COUR D’APPEL DE PARIS

Pôle 1 – Chambre 2

ARRÊT DU 25 JANVIER 2024

(n° , 6 pages)

Numéro d’inscription au répertoire général : N° RG 23/09367 – N° Portalis 35L7-V-B7H-CHVZV

Décision déférée à la Cour : Jugement du 10 Mai 2023 -Président du TC de PARIS – RG n°2023016644

APPELANTES

Mme [N] [K]

[Adresse 1]

[Localité 5]

Melle [X] [E]

[Adresse 3]

[Localité 4]

S.A.S. NOOB AGENCY, RCS de Paris sous le n°883 709 446, prise en la personne de ses représentants légaux domiciliés en cette qualité audit siège

[Adresse 1]

[Localité 5]

Ayant pour avocat postulant Me Martine LEBOUCQ BERNARD de la SCP Société Civile Professionnelle d’avocats HUVELIN & associés, avocat au barreau de PARIS, toque : R285

Représentées à l’audience par Me Robert BALLESTRACCI, avocat au barreau de MARSEILLE

INTIME

M. [Y] [P]

[Adresse 2]

[Localité 5]

Ayant pour avocat postulant Me Guillaume DAUCHEL de la SELARL CABINET SEVELLEC DAUCHEL, avocat au barreau de PARIS, toque : W09

Représenté à l’audience par Me Thomas GANIDEL, substituant Me Antoine FORNET, avocats au barreau de PARIS, toque : A964

COMPOSITION DE LA COUR :

L’affaire a été débattue le 07 Décembre 2023 en audience publique, devant Marie-Hélène MASSERON, Présidente de chambre et Michèle CHOPIN, Conseillère, conformément aux articles 804, 805 et 905 du CPC, les avocats ne s’y étant pas opposés.

Ces magistrats ont rendu compte des plaidoiries dans le délibéré de la Cour, composée de :

Marie-Hélène MASSERON, Présidente de chambre,

Michèle CHOPIN, Conseillère,

Laurent NAJEM, Conseiller,

Qui en ont délibéré, un rapport a été présenté à l’audience par Michèle CHOPIN, Conseillère, dans les conditions prévues par l’article 804 du code de procédure civile.

Greffier, lors des débats : Saveria MAUREL

ARRÊT :

– CONTRADICTOIRE

– rendu publiquement par mise à disposition de l’arrêt au greffe de la Cour, les parties en ayant été préalablement avisées dans les conditions prévues au deuxième alinéa de l’article 450 du code de procédure civile.

– signé par Marie-Hélène MASSERON, Présidente de chambre et par Saveria MAUREL, Greffière, présente lors de la mise à disposition.

_ _ _

■ TÂCHES À FAIRE
1 – Reformulez plus brièvement le paragraphe de l'arrêt qui commence par « L'affaire a été débattue », en gardant ses faits principaux.
2 – Recopiez le passage de l'arrêt commençant par « COMPOSITION DE LA » et allant jusqu'à « étant pas opposés. », en y substituant « examinée » à « débattue ».
Les enregistrements ne jouent aucun rôle ici.

■ DONNÉES FOURNIES
_ _ _

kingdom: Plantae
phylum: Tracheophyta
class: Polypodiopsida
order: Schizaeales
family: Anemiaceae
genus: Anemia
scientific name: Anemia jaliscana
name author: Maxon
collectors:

_ _ _

■ RÉPONSES
1 – L'affaire a été débattue en audience publique le 07 Décembre 2023 devant Marie-Hélène MASSERON, Présidente de chambre, et Michèle CHOPIN, Conseillère, selon les articles 804, 805 et 905 du CPC, sans opposition des avocats.

2 –
COMPOSITION DE LA COUR :

L’affaire a été examinée le 07 Décembre 2023 en audience publique, devant Marie-Hélène MASSERON, Présidente de chambre et Michèle CHOPIN, Conseillère, conformément aux articles 804, 805 et 905 du CPC, les avocats ne s’y étant pas opposés.